Building upon the roots of data protection and privacy

By Martin Abrams

In December 2015, European Data Protection Supervisor Giovanni Buttarelli issued an opinion that suggested we need to re-invent data protection for the era of big data, not to compromise on principles, but rather to assure big data is used to serve people.

Privacy and data protection have always been different but linked by common human needs. Privacy is about a space where one and one’s intimate circle are free from the scrutiny and judgement of others. It is about the concepts of physical privacy extended.

Alan Westin’s ground-breaking book Privacy and Freedom established the need in every culture for people to have space where they may do silly things, think different thoughts, and express behaviors that differ from the norms. This private space has never been perfect – there have always been peeping toms and gossips. In European law, this translates into the fundamental right to autonomy and family life.

Data protection, though, has always been about the wise use of data transformed into information to serve the needs of individuals and/or a community. As Peter Hustinx explained in 2014 paper, data protection goes beyond privacy to the full range of fundamental rights impacted by the processing of information. Data protection is in essence a check on the inappropriate power that may happen when organizations hold and process data.

The need for data protection begins with the creation of historical record--the invention of writing in ancient Sumer. The technology of information gathering, aggregation, and manipulation was quickly owned by the powerful. The scribes in ancient Sumer worked for the powerful. The data they created was used by those in charge to maintain power.

Yet, technology favors no one over time. Technology can rock the powerful. Writing could be used to spread new thoughts and aggregate interests. The use of information technology may be used to create new markets and displace established ones. And this pace of economic creation and destruction has accelerated.

Now, consider the evolution of privacy law.

The Magna Carta, the basis for the English-speaking world’s legal system, defined the space where people could expect solitude. An individual’s home is his or her castle. An individual controls access to his or her home, and the papers that are contained in that home. Records are an extension of that space. The behavior that takes place in that home is only observable on the invitation of that homeowner.

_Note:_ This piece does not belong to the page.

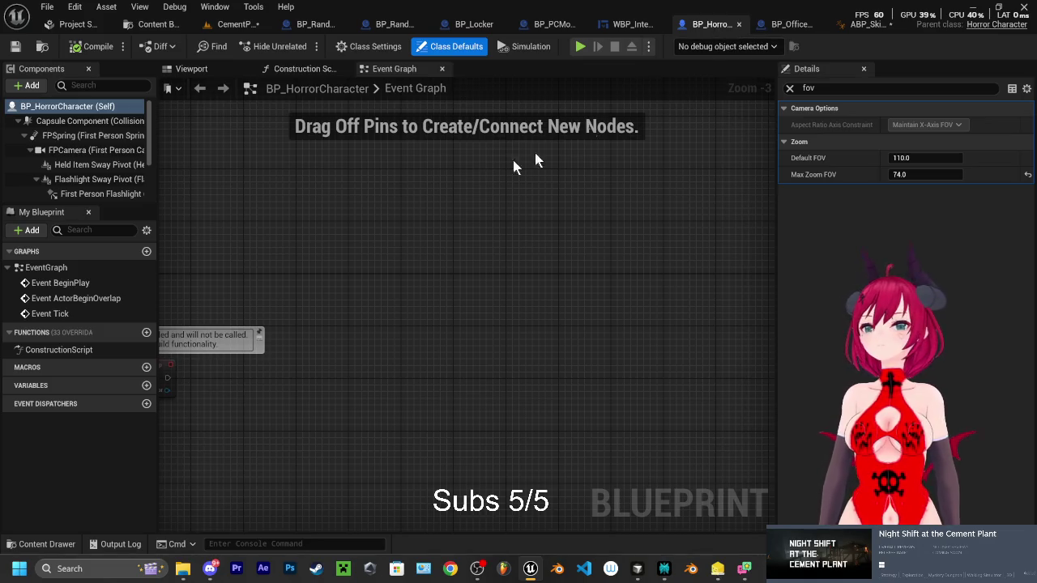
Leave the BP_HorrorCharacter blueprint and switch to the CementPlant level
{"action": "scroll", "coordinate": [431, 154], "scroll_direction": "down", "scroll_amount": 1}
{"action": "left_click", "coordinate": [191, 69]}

What a person did in a public space and with others was open to observation. They were recordable by other individuals who participated, or by others in the public common. There have always been societal norms and even laws to cover the use and sharing of those observations.

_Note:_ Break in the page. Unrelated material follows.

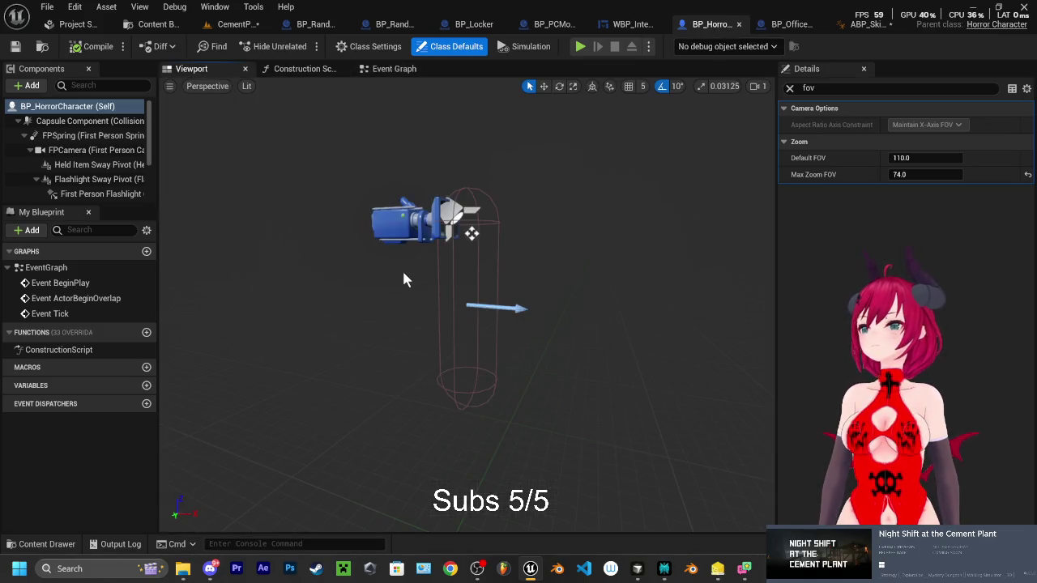
{"action": "left_click", "coordinate": [258, 24]}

World War II brought us the invention of the computer. By the 1960s, it was clear that we needed to move beyond the Magna Carta. Scholarship in the sixties led to privacy and data protection law in the 1970s, which in turn led to the OECD Privacy Guidelines.

The key concept then was that data came from me, and there should be a transfer of that data from me to others based on a clear delineation of the rules related to that data. The nature of the use was not the issue. The transfer of control related to data was.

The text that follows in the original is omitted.